(Web document revisions)

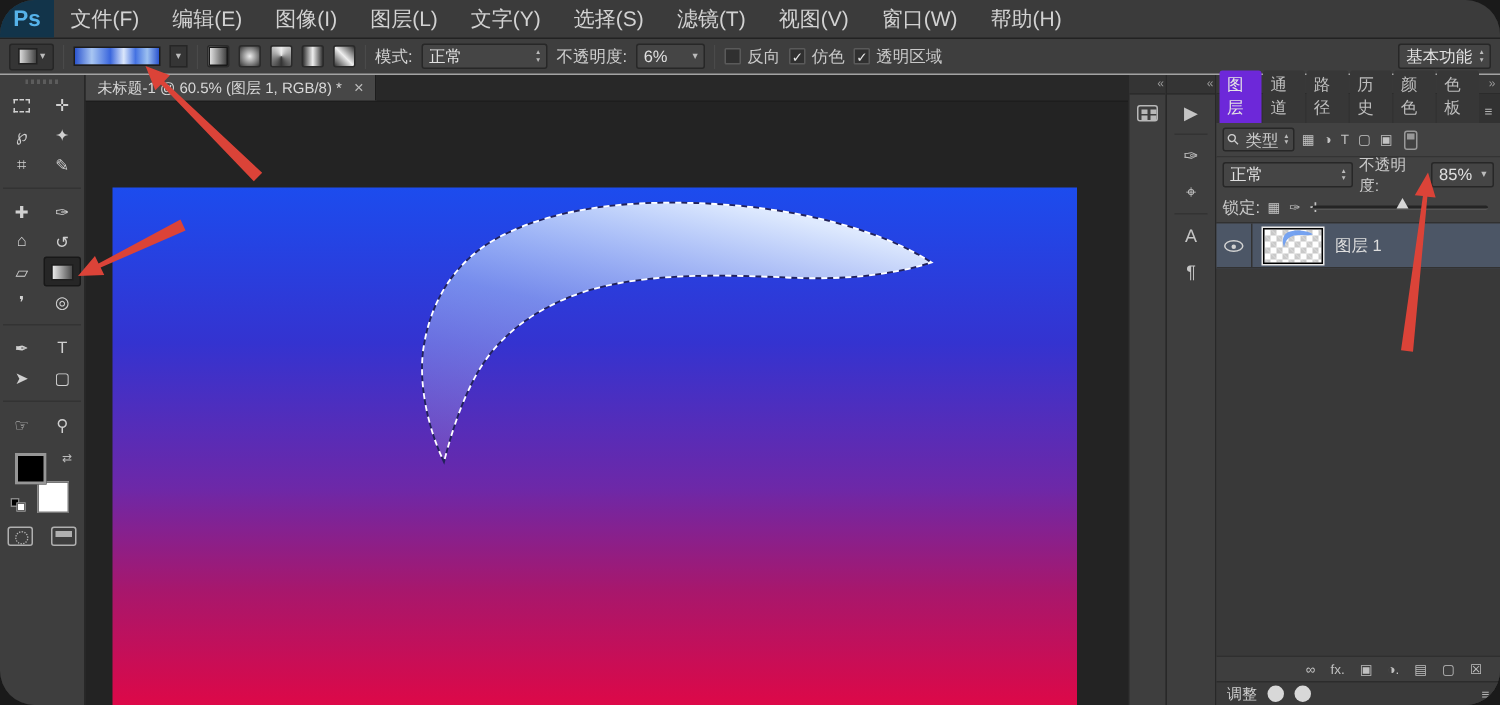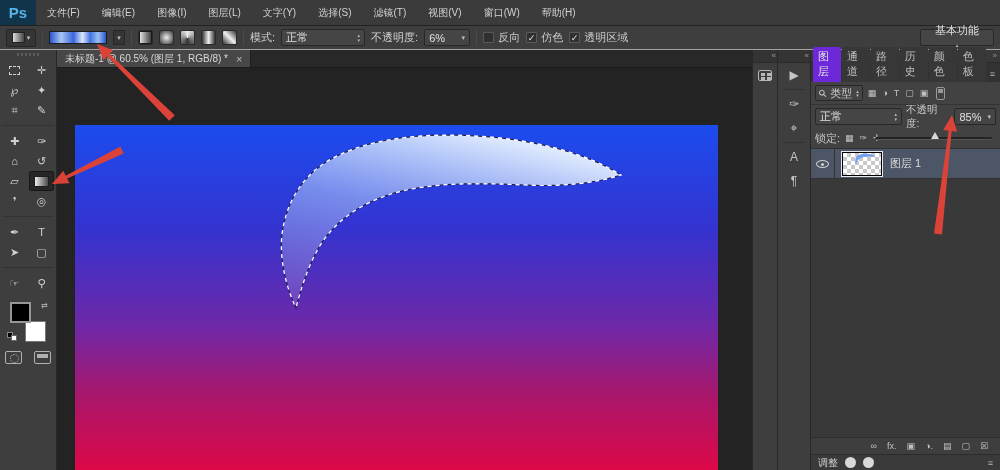--- a/index.html
+++ b/index.html
@@ -5,7 +5,7 @@
   * { margin:0; padding:0; box-sizing:border-box; }
   body { background:#1a1a1a; }
   .app{width:1000px;height:470px;position:relative;background:#282828;overflow:hidden;
-       font-family:"Liberation Sans","DejaVu Sans",sans-serif;font-size:11px;color:#c9c9c9;}
+       font-family:"Liberation Sans","DejaVu Sans",sans-serif;font-size:11px;color:#c9c9c9;border-radius:23px;}
 
   
   .menu-bar{height:26px;background:#3b3b3b;border-bottom:1px solid #222;display:flex;align-items:stretch;}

DIRECTIVE -
Count every line of the records above in which the string "Liberation" appears. The number alone is to be given.

EXERCISE RESULT -
2